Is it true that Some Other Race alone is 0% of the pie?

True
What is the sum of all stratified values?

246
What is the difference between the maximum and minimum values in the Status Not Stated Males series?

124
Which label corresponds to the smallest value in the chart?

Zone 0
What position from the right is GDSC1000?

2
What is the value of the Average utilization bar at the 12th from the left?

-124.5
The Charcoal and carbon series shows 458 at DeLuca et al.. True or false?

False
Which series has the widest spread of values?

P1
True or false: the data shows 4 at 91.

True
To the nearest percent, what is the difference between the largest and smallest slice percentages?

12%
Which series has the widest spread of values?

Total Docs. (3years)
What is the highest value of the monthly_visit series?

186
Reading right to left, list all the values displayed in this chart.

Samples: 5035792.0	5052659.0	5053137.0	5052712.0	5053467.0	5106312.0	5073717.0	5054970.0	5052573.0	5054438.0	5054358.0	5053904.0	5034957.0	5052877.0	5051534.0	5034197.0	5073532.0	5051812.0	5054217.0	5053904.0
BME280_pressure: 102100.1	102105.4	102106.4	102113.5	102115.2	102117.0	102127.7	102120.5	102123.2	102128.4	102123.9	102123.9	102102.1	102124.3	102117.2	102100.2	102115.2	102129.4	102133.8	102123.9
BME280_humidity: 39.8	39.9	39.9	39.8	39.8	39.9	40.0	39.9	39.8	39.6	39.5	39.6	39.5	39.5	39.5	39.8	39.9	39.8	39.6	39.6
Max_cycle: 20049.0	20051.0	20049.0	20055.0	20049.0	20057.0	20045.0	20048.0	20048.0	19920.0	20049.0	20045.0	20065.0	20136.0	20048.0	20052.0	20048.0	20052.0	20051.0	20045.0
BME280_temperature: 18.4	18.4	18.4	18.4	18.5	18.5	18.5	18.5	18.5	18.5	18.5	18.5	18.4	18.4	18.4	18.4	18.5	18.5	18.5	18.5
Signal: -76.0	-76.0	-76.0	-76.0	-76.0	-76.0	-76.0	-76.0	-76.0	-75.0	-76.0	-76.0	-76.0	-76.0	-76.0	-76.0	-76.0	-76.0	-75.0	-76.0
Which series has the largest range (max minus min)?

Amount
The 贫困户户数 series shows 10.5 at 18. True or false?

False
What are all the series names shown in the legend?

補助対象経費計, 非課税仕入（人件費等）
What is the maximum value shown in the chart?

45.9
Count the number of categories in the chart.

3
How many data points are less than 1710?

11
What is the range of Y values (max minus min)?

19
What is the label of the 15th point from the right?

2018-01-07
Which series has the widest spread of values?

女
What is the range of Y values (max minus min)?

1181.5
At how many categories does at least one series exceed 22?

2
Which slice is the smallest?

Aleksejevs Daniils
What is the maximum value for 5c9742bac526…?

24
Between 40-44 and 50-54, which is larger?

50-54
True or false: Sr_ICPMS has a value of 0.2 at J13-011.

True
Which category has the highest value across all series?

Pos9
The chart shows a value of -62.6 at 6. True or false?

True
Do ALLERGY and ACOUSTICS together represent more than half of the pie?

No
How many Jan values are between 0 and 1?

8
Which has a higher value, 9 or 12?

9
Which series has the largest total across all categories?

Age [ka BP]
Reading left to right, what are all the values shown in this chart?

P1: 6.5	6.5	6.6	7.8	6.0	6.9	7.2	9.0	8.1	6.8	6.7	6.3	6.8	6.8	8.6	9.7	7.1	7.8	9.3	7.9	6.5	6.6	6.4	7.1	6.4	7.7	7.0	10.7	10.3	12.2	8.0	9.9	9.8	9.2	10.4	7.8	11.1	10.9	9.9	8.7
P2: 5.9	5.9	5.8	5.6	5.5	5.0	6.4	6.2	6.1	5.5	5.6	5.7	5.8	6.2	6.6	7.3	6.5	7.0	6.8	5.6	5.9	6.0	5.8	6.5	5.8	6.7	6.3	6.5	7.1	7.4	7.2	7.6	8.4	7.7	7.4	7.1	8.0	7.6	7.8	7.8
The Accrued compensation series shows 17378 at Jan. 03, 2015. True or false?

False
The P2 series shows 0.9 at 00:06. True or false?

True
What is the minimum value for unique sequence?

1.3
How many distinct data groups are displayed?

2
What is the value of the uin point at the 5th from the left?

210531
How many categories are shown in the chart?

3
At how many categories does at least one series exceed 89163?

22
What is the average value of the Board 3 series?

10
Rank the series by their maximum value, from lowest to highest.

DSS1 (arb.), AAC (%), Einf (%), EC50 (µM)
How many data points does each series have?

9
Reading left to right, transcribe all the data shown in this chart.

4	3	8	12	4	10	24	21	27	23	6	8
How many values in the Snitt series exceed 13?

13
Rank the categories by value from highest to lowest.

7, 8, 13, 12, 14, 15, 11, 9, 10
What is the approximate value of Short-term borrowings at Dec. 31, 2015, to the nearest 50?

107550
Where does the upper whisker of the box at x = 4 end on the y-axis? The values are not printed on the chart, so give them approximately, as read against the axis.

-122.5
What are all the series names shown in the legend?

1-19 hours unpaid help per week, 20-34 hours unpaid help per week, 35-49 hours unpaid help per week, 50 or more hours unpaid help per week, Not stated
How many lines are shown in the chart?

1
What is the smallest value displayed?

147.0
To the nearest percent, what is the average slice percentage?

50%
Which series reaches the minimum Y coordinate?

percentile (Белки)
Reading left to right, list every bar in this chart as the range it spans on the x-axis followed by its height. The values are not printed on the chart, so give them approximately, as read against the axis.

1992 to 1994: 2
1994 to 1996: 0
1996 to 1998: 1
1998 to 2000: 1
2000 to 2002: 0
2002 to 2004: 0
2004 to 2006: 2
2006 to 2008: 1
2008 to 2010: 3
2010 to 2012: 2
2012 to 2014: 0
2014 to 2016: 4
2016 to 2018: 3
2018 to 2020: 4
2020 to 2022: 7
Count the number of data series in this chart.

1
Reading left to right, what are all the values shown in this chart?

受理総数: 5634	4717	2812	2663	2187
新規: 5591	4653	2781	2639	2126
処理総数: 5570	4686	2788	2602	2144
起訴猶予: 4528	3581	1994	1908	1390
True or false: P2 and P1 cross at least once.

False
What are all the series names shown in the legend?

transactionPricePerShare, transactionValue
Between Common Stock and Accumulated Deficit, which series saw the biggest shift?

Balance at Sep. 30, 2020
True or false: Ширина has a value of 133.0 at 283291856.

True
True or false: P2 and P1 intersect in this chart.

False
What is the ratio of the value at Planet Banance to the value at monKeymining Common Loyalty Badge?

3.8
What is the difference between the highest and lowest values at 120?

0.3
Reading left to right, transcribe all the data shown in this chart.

+ + + + +

**Your goal:** Pick out and copy every line of the entries above that contains the word "Common".

**Written answer:**
Between Common Stock and Accumulated Deficit, which series saw the biggest shift?
What is the ratio of the value at Planet Banance to the value at monKeymining Common Loyalty Badge?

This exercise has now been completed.